Escrito por João
Santana
Amélia é uma
injustiçada; há algo mais ‘feminista’ e poético do que uma mulher preferir
fazer amor com o seu marido do que gastar o dinheiro dele? Na história das
sociedades, sempre existiram personagens injustiçados. A injustiça é uma coisa
às vezes misteriosa de produzir e nem sempre fácil de explicar.
A pior das injustiças é a que petrifica uma
personagem em um bloco de gelo histórico, que nunca derrete. Isso acontece
quando um equívoco é tão fortemente construído que não só congela a vítima como
qualquer voz que se levante em sua defesa.
Nessa moldura, a mulher mais injustiçada da
nossa história é, sem dúvida, Amélia. Sim, ela mesmo, a mulher de verdade. Essa
genial criação de Mario Lago, maquiada com maestria por Ataulfo Alves,
transformou-se, por força de uma leitura equivocada, no símbolo mais popular da
mulher burra e submissa.
Difícil saber quem produziu esse monstruoso
equívoco. Impossível continuar repetindo este absurdo. Basta ouvir a canção,
sem preconceito, para ver que Amélia é exatamente o contrário do que falam. Ela
é vítima de uma campanha negativa que precisa ser destruída. Trata-se de um bom
tema para ser discutido na semana do Dia Internacional da Mulher.
Quem, em sã consciência, pode encontrar na
letra de “Ai, que saudades da Amélia” a descrição de uma deusa estúpida e
cativa? A canção começa com o amado ressentido, dizendo, em tom quase pungente
: “Nunca vi fazer tanta exigência/ nem fazer o que você me faz/ você não sabe o
que é consciência/ nem vê que eu sou um pobre rapaz”.
As duas palavras-chaves (exigência e
consciência) e a expressão humilde e igualitária (pobre rapaz) já insinuam o
sentido verdadeiro da queixa-revelação. Segue adiante: “Você só pensa em luxo e
riqueza/ tudo que você vê você quer/ ai, meus Deus, que saudades da Amélia/
aquilo sim é que era mulher”.
Peraí. Não estaria o amado a criticar, com
toda a razão, a sua mulher atual, que é frívola, dependente e consumista?
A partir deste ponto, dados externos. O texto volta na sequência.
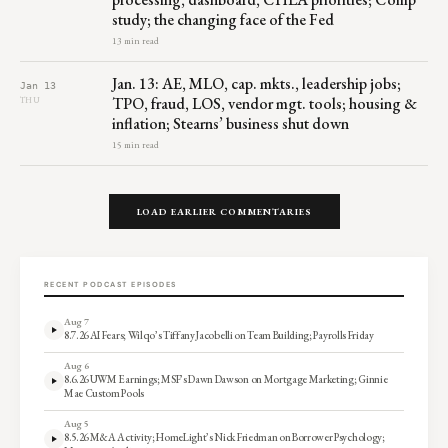
study; the changing face of the Fed
13 min read
Jan. 13: AE, MLO, cap. mkts., leadership jobs;
Jan 13
TPO, fraud, LOS, vendor mgt. tools; housing &
THU
inflation; Stearns’ business shut down
15 min read
LOAD EARLIER COMMENTARIES
RECENT PODCAST EPISODES
Aug 7
8.7.26 AI Fears; Wilqo’s Tiffany Jacobelli on Team Building; Payrolls Friday
Aug 6
8.6.26 UWM Earnings; MSF’s Dawn Dawson on Mortgage Marketing; Ginnie
Mae Custom Pools
Aug 5
8.5.26 M&A Activity; HomeLight’s Nick Friedman on Borrower Psychology;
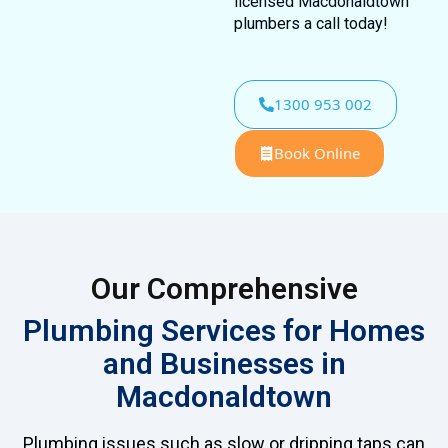
licensed Macdonaldtown
plumbers a call today!
1300 953 002
Book Online
Our Comprehensive
Plumbing Services for Homes
and Businesses in
Macdonaldtown
Plumbing issues such as slow or dripping taps can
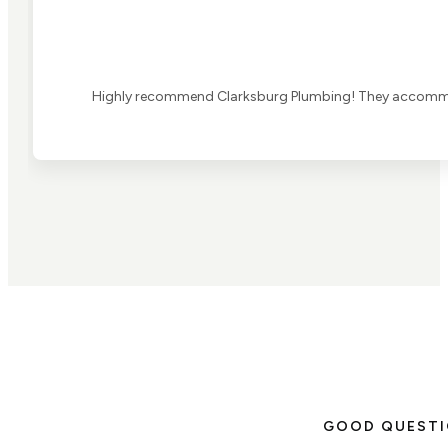
Highly recommend Clarksburg Plumbing! They accommoda
GOOD QUEST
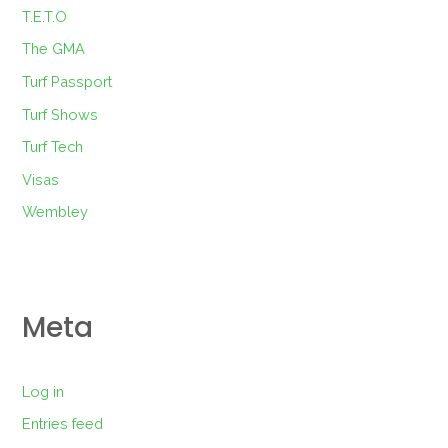
T.E.T.O
The GMA
Turf Passport
Turf Shows
Turf Tech
Visas
Wembley
Meta
Log in
Entries feed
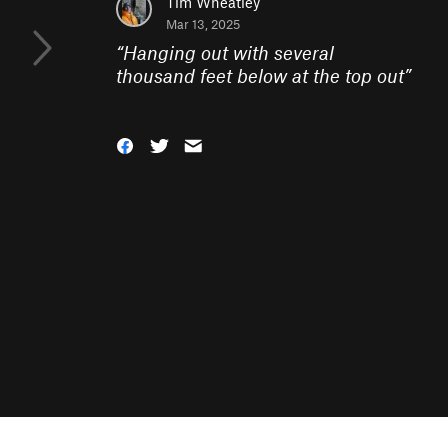
Tim Wheatley
Mar 13, 2025
“
Hanging out with several
thousand feet below at the top out
”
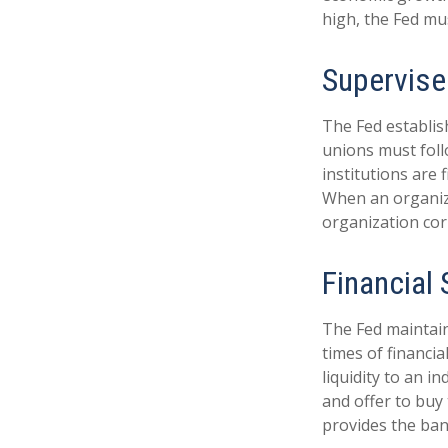
high, the Fed mus
Supervise
The Fed establis
unions must foll
institutions are
When an organiza
organization cor
Financial
The Fed maintains
times of financia
liquidity to an i
and offer to buy
provides the ban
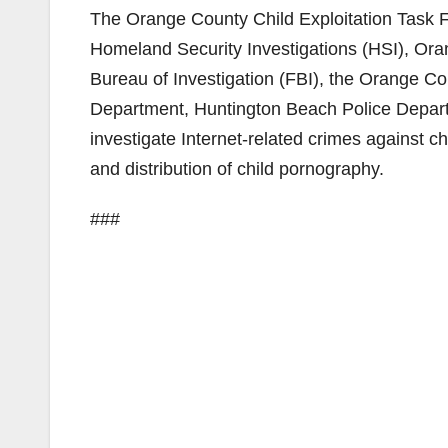
The Orange County Child Exploitation Task 
Homeland Security Investigations (HSI), Or
Bureau of Investigation (FBI), the Orange Co
Department, Huntington Beach Police Depart
investigate Internet-related crimes against c
and distribution of child pornography.
###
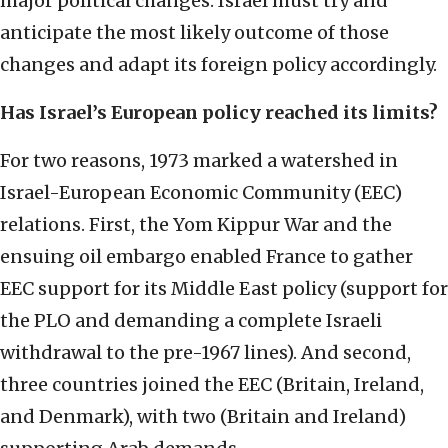
major political changes. Israel must try and
anticipate the most likely outcome of those
changes and adapt its foreign policy accordingly.
Has Israel’s European policy reached its limits?
For two reasons, 1973 marked a watershed in
Israel-European Economic Community (EEC)
relations. First, the Yom Kippur War and the
ensuing oil embargo enabled France to gather
EEC support for its Middle East policy (support for
the PLO and demanding a complete Israeli
withdrawal to the pre-1967 lines). And second,
three countries joined the EEC (Britain, Ireland,
and Denmark), with two (Britain and Ireland)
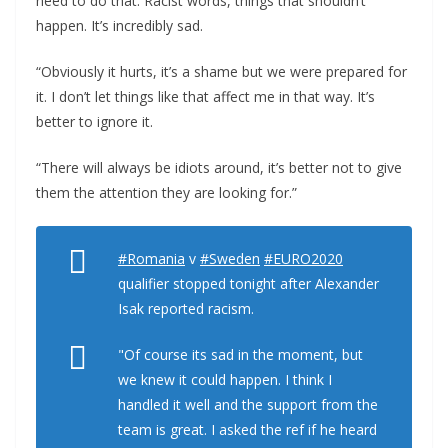
need to do that. Racist words, things that shouldn’t
happen. It’s incredibly sad.
“Obviously it hurts, it’s a shame but we were prepared for
it. I don’t let things like that affect me in that way. It’s
better to ignore it.
“There will always be idiots around, it’s better not to give
them the attention they are looking for.”
#Romania
v
#Sweden
#EURO2020
qualifier stopped tonight after Alexander
Isak reported racism.
"Of course its sad in the moment, but
we knew it could happen. I think I
handled it well and the support from the
team is great. I asked the ref if he heard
Não
estaria criticando, sem nenhum sotaque machista, uma mulher que poderia, hoje,
“brilhar” no reality show “Mulheres Ricas”? Como essa mulher frívola e bizarra
venceu, no imaginário brasileiro, a figura solidária, carinhosa e sensual de
Amélia?
Amélia “às vezes passava fome ao meu lado/ e
achava bonito não ter o que comer” e “quando me via contrariado, dizia ‘meu
filho, o que se há de fazer?’”. O que é mais “feminista” e maravilhosamente
poético? Passar fome, lutando de forma solidária e independente ao lado do
amado, sendo seduzida e sedutora, sempre capaz de convidá-lo, sutilmente, para
saciar no sexo a fome do estômago (é isso que está embutido no verso “o que se
há de fazer?”) ou, ao contrário, fazer compras com o dinheiro do marido, em vez
de fazer amor, com muito gosto e prazer, com ele?
O que é mais “moderno” e mais pop? Ser
naturalmente bela, sem a “menor vaidade”, ou ser uma megera neurótica,
opressora, perdulária e exigente? Já está na hora de as mulheres e de os homens
brasileiros recolocarem a maravilhosa Amélia no seu devido lugar: o nosso panteão
de musas. Vamos erguer, hoje, um brinde a esta mulher de verdade e pedir perdão
pelo que fizeram, injustamente, com sua memória.
JOÃO SANTANA, 59, é consultor político. Foi
coordenador de marketing das campanhas de Lula (2006) e Dilma (2010), entre outras.